ひとつはすでにご説明している保障給に関する情報。もうひとつが想定年収になります。
想定年収とは、その言葉の通りで、『想定される』年収になります。
通勤交通費と残業手当を除いたすべての手当てを含めた給与の12カ月分と満額だった場合の賞与が合算された年収になります。
給与例として、年齢や勤続年数などごとに例を挙げている場合もあるでしょう。
企業がこの想定年収を掲示している最大のワケは、多くの人がこの想定年収を参考に応募するかどうかを決めているからです。
「これくらいの年収であれば応募してみたい」と思わせるためにもっとも重要な項目として位置づけていることが最大の理由といえるでしょう。
想定年収で実際にもらうことのできる年収はどれくらい?
それでは転職して実際に支払われる年収はどれくらいになるでしょうか。
先に述べたように想定年収は交通費と残業代を除いた手当のすべてを含んだ給与と満額となる賞与が含まれます。
しかし、入社初年度は賞与は寸志であることが少なくありません。
歩合給の割合が大きい給与であると、想定年収よりも大幅に下回る金額になる可能性が高いでしょう。
まずは想定年収と実際の年収に乖離があることを把握しておきましょう。
その上で、労働契約を結ぶ際に歩合給の部分や賞与がどのような扱いになるのかを確認しておきたいところです。
保障給と想定年収の関係性について
想定年収はモデル的な一例を示した数字ですので年齢や経験年数などによって、想定していた金額と異なる可能性があります。
特に歩合給のみや、固定給より歩合給の比率が高い営業職や販売職、ドライバー職などは注意が必要です。
想定年収を元に年収を仮定して転職してしまうと、予想を大きく下回る年収になってしまう可能性があります。
当然年収は生活に直結したものですので、とても重要となります。そこで、確認を重視したいのは保障給です。
こちらは、労働基準法から逸脱しない金額の提示が法的にきまっているものです。
保障給に記載されている金額から、時給換算して、まずは基礎時給がいくらになるのかを導き出します。
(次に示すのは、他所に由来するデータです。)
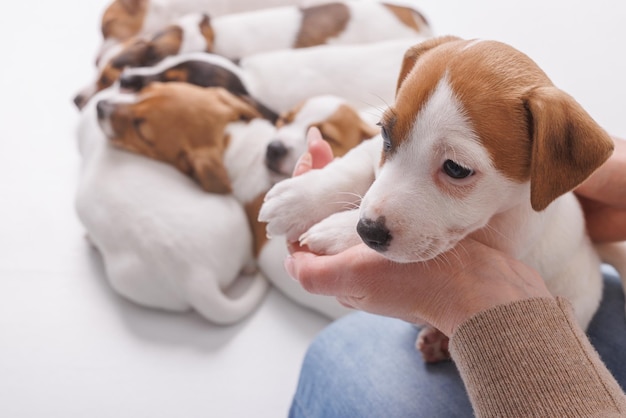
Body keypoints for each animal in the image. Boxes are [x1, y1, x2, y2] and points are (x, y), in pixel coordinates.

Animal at [258, 36, 624, 362]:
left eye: (456, 168)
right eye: (386, 134)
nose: (366, 231)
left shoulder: (500, 239)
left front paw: (337, 230)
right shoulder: (371, 154)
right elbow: (349, 168)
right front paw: (298, 198)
想定される残業や、成果やノルマの達成予想から検討できる歩合給の伸びを想定します。
それによって転職時にどれくらいの数字を出すことができるのかを検討するようにしましょう。
歩合給における給与条件の見方
歩合給の比率が高いと想定される業種、職種では、保障給の金額から確実に支払われる最低金額を確認した上で基礎時給を導き出します。
基礎時給がいくらになるのかで想定する給与を導き出す
歩合給における基礎受給の計算方法は以下になります。固定給+歩合給もありますので、固定給と比較してみましょう。
固定給の基礎時給=固定給の金額÷所定労働時間
歩合給の基礎時給=歩合給の金額÷総労働時間(所定労働時間+残業時間)
固定給の部分の労働時間は所定労働時間ですが、歩合給の部分は総労働時間になります。
つまり、固定給の部分よりも当然労働時間が長くなりますので、時給換算で金額が低くなります。
この金額をベースとして、想定される残業の割増分などを鑑みて、歩合給(または固定給+歩合給)の想定される給与を導き出しましょう。
手取額が現在より高くなるか低くなるか
固定給ではなく、歩合給の割合が高い職種であっても支払われた給与から控除される項目があります。
そのため、給与がそのまま振り込まれるわけではありません。
主な控除項目は保険料(健康保険や厚生年金、雇用保険)と税金(所得税や住民税)で、この金額が差し引かれたものが手取りになります。
歩合給の給与体系で、成果がでない場合に固定的に差し引かれる控除がカバーできる範囲で保障給が賄われているか確認が必要です。
給与から控除された、いわゆる手取りとなる金額はおよそ80%となるので、保障給で提示されている金額と鑑みて検討するようにしましょう。
まとめ
歩合制は働くことで生まれる成果やノルマに応じて給与が導き出されます。
自分のスキルを活かすことで高い給与を得られる可能性もあり、高いモチベーションを持てる給与システムといえるでしょう。
しかし、自身の体調不良や社会情勢によって「昨日までは好調だったのに今日いきなり低調になる」という可能性もあります。
そのようなリスクに対する備えを転職前にしっかりと把握しておくことが重要です。
そのためにも求人情報における給与欄に記載された想定年収とともに、保障給の金額および保障給の仕組みを理解しておきましょう。